Yet when Van Gaal became more familiar with the American work, it was the intimacy and familiarity of its themes that most resonated with her own life. As a monologue and a meditation on grief and maturation, to be singularly performed by James Chapman, Van Gaal has found her experience as its director to be an enriching but challenging one.
"Working one-on-one with an actor is such a different experience", Van Gaal says. "It's so personal but it also presents an interesting contrast between feeling relaxed and casual and then really connected to the actor themselves. In the past, when I have worked with him, James has been such a heightened and energetic actor. Now it is all about pulling it back and stripping his performance into a very vulnerable and nuanced act."
This vulnerability, to misfortune and the inner intensities of the bereavement it causes, is cleverly embodied in the character of Chester. It is clever because Chester, unlike his audience, is largely oblivious to how his grief has paved a circular path - one that inevitably leads him back to the trauma of his childhood and, curiously, a painful encounter his father once had with a cranky squirrel. The encounter leaves the young Chester up in the air, suspended on a circular inner tube whose shape represents much more than just a makeshift swing.
Like he is in that childhood moment, alone and at some defining moment in his personal trajectory, does the adult Chester tell his story to his audience. And working alongside Chapman to enliven this journey has become something of a defining moment for Van Gaal herself, a director who is accustomed to multiple actors performing on busier and more crowded stage spaces.
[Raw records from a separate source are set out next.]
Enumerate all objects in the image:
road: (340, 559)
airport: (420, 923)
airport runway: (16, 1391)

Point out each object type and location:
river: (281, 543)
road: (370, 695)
"Lots of the things I have done in the past have relied on chemistry and energy," Van Gaal explains. "I'm normally used to directing movement, to shifting the space with a more 'in-your-face' style. But to create that same energy in an internal way has been the trick with this play. James can't rely on interacting with any other actors so his energy has had to be refined and brought down. It's certainly been an interesting process."
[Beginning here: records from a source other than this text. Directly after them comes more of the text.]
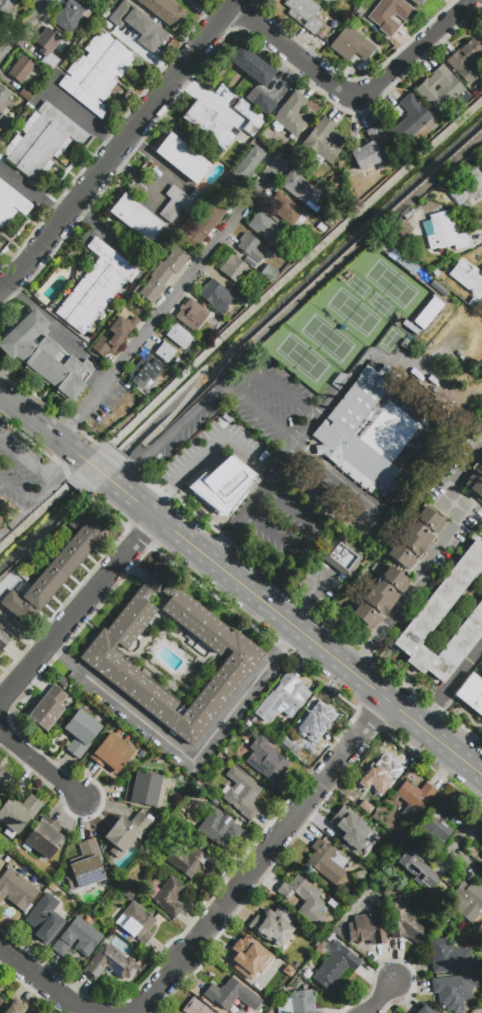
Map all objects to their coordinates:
building: (418, 2)
building: (97, 3)
building: (6, 8)
building: (165, 10)
building: (359, 10)
building: (303, 13)
building: (70, 14)
building: (389, 14)
building: (139, 25)
road: (21, 28)
building: (350, 43)
building: (48, 47)
building: (467, 60)
building: (251, 65)
building: (23, 69)
building: (97, 72)
road: (183, 77)
building: (446, 89)
building: (26, 93)
road: (353, 94)
building: (260, 101)
building: (3, 107)
building: (290, 115)
building: (249, 116)
road: (84, 118)
building: (410, 119)
building: (208, 124)
building: (42, 141)
building: (321, 143)
road: (120, 146)
building: (373, 152)
building: (183, 159)
road: (157, 161)
building: (248, 164)
road: (139, 178)
road: (178, 179)
building: (334, 181)
building: (466, 187)
building: (136, 188)
building: (301, 189)
road: (32, 192)
building: (180, 202)
building: (12, 204)
building: (289, 212)
building: (407, 215)
building: (136, 218)
building: (203, 225)
building: (265, 227)
road: (105, 231)
building: (445, 231)
building: (250, 246)
building: (385, 248)
building: (234, 268)
building: (347, 271)
building: (435, 272)
building: (163, 274)
building: (270, 274)
building: (343, 276)
building: (467, 277)
building: (95, 287)
building: (214, 295)
building: (244, 297)
road: (172, 301)
building: (474, 302)
road: (44, 314)
building: (191, 315)
park: (345, 322)
building: (121, 325)
building: (178, 335)
building: (387, 336)
building: (396, 337)
building: (106, 344)
building: (165, 352)
building: (45, 354)
building: (146, 368)
road: (235, 379)
building: (123, 387)
parking lot: (245, 409)
road: (320, 412)
road: (181, 425)
road: (43, 426)
building: (370, 434)
building: (263, 446)
road: (214, 447)
road: (26, 459)
road: (284, 459)
road: (64, 467)
parking lot: (20, 470)
road: (96, 471)
road: (126, 476)
building: (475, 482)
building: (225, 484)
road: (17, 488)
road: (131, 499)
road: (160, 500)
building: (406, 500)
road: (27, 509)
parking lot: (305, 514)
road: (239, 518)
building: (0, 520)
road: (373, 520)
building: (414, 536)
road: (305, 540)
road: (433, 557)
building: (343, 558)
building: (56, 569)
building: (378, 597)
road: (307, 600)
road: (78, 611)
building: (428, 619)
building: (3, 639)
road: (319, 647)
road: (49, 648)
road: (280, 650)
road: (306, 660)
building: (129, 681)
road: (335, 683)
road: (450, 687)
building: (471, 693)
building: (282, 698)
building: (48, 708)
building: (315, 718)
building: (79, 732)
road: (413, 746)
building: (110, 753)
road: (189, 757)
building: (267, 760)
road: (45, 765)
road: (445, 770)
building: (384, 771)
building: (4, 780)
building: (143, 788)
building: (242, 793)
building: (414, 797)
building: (19, 811)
building: (437, 821)
building: (218, 827)
building: (348, 827)
building: (126, 832)
road: (464, 834)
building: (44, 837)
building: (481, 847)
road: (259, 858)
building: (191, 861)
building: (326, 861)
building: (1, 863)
building: (85, 865)
building: (418, 869)
building: (359, 875)
building: (16, 889)
building: (169, 897)
building: (305, 899)
building: (469, 901)
building: (44, 918)
building: (404, 921)
building: (136, 922)
building: (273, 927)
building: (367, 927)
building: (77, 938)
building: (248, 956)
building: (450, 956)
building: (109, 963)
building: (335, 967)
road: (53, 985)
building: (454, 989)
building: (233, 995)
road: (383, 995)
building: (1, 1001)
building: (300, 1002)
building: (15, 1007)
building: (196, 1007)
building: (424, 1010)
building: (439, 1012)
And if only a couple of performers and theatre directors in Newcastle are authorities on the process of managing energies, be it their own or those of the actors in their casts, then Van Gaal is undoubtedly among them. Having appeared in more than 80 Newcastle productions, in a local career spanning 28 years, her creative presence in any show has become shorthand for expertise and inventiveness.
In 2017, Van Gaal was the recipient of the Tantrum Theatre Trajectory Residency, a role that culminated in Welcome, a play she created for the Newcastle Crack Theatre Festival. Last year she directed the acclaimed Knock & Run production Year of the Rooster, for which she earned one of her many CONDA nominations. Having recently accepted the 2019 role of Tutor for Hunter Drama, she wasted no time in devising and directing Perceptions, a work that deftly navigated the complex, duelling themes of belonging and authentic identity.
Van Gaal believes that it's been these, more recent productions, and her current work directing James in such an intimate and ultimately confronting solo show, that have come to symbolise her creative mindset; a passion for the challenging over the more popular and customary works of contemporary theatre. Just as Chester progresses, in his idiosyncratic way, towards his own revelations, so too has Van Gaal found a singular truth amid the fiction.
"It's been a process that has evolved for me over the last two years. I've started to find my voice as a director. I know now what I'm trying to achieve and along the way I'm finding that I'm not scared to keep experimenting with the new. I just don't want to play it safe."